In 1911, Jacques Cartier undertook his first journey to India where he discovered the culture of carved stones. In the following decade, the Maison combined these gemstones with plant-inspired designs. Initially described in Cartier’s registers using the term “foliage”, this creative genre adopted the name Tutti Frutti in the 1970s and was registered as a trademark by the Maison in 1989. Today it is one of Cartier’s signature styles.


Emeralds, rubies and sapphires, carved or sculpted into the shape of leaves, flowers or berries, or cut into fluted beads: these stones, emblematic of traditional Indian jewellery, came to inspire Cartier through never-before-seen colour combinations.
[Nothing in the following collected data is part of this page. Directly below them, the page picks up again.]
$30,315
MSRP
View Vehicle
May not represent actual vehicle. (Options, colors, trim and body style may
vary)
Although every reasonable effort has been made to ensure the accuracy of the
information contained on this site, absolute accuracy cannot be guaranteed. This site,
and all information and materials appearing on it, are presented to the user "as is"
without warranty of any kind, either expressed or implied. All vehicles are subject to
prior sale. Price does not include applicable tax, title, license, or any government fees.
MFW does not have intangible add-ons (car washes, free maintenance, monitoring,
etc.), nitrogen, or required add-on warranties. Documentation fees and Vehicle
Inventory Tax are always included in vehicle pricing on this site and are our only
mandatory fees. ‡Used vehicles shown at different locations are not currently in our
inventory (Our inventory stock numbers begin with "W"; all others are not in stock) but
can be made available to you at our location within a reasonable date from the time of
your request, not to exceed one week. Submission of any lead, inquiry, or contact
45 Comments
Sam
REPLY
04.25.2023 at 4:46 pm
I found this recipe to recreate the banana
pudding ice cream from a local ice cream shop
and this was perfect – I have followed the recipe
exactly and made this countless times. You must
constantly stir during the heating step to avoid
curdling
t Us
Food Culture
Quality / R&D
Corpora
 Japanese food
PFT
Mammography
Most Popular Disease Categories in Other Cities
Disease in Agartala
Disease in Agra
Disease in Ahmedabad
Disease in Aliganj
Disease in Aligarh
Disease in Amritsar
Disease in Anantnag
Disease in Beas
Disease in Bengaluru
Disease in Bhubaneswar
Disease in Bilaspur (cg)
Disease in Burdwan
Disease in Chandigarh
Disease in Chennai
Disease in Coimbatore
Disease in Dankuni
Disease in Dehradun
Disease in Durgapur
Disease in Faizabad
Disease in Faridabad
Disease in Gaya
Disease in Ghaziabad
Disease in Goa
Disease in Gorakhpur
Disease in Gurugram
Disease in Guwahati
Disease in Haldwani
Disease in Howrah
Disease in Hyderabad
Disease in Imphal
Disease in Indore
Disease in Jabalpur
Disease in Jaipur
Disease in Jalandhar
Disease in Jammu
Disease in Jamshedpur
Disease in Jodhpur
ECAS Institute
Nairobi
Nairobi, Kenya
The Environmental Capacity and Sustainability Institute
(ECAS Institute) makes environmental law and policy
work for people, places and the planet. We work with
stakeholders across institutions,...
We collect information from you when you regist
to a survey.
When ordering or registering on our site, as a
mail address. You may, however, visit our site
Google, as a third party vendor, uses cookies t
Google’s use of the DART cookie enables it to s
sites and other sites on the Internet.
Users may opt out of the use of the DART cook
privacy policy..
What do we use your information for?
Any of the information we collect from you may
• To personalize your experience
The passion for this unique jewellery spread across the entire world, enchanting a sophisticated clientele who appreciated fashion and the arts. They included Lady Mountbatten (1901-1960) and Daisy Fellowes (1890-1962), who were considered two of the world’s most elegant women. 

From the 1920s to the present day, discover the Tutti Frutti style through eight iconic creations


For Tutti Frutti creations, the journey from design to the realised object represents the first of many challenges. This stage entails numerous unknown elements and requires minute adjustments, sometimes even including re-conceptions. Another challenge, unique to Tutti Frutti, is that the carved stones must never overlay one other. The jewellers design and create fine custom-made, invisible and light armatures which are affixed to the back of the necklace like metal lace. For adjustable pieces, the modularity requires the use of ingenious constructions which are entirely undetectable. Cartier's savoir-faire is the result of a dialogue between designers, jewellers and engineers. It is developed through at times unexpected encounters and brought to life through a process of evolutions.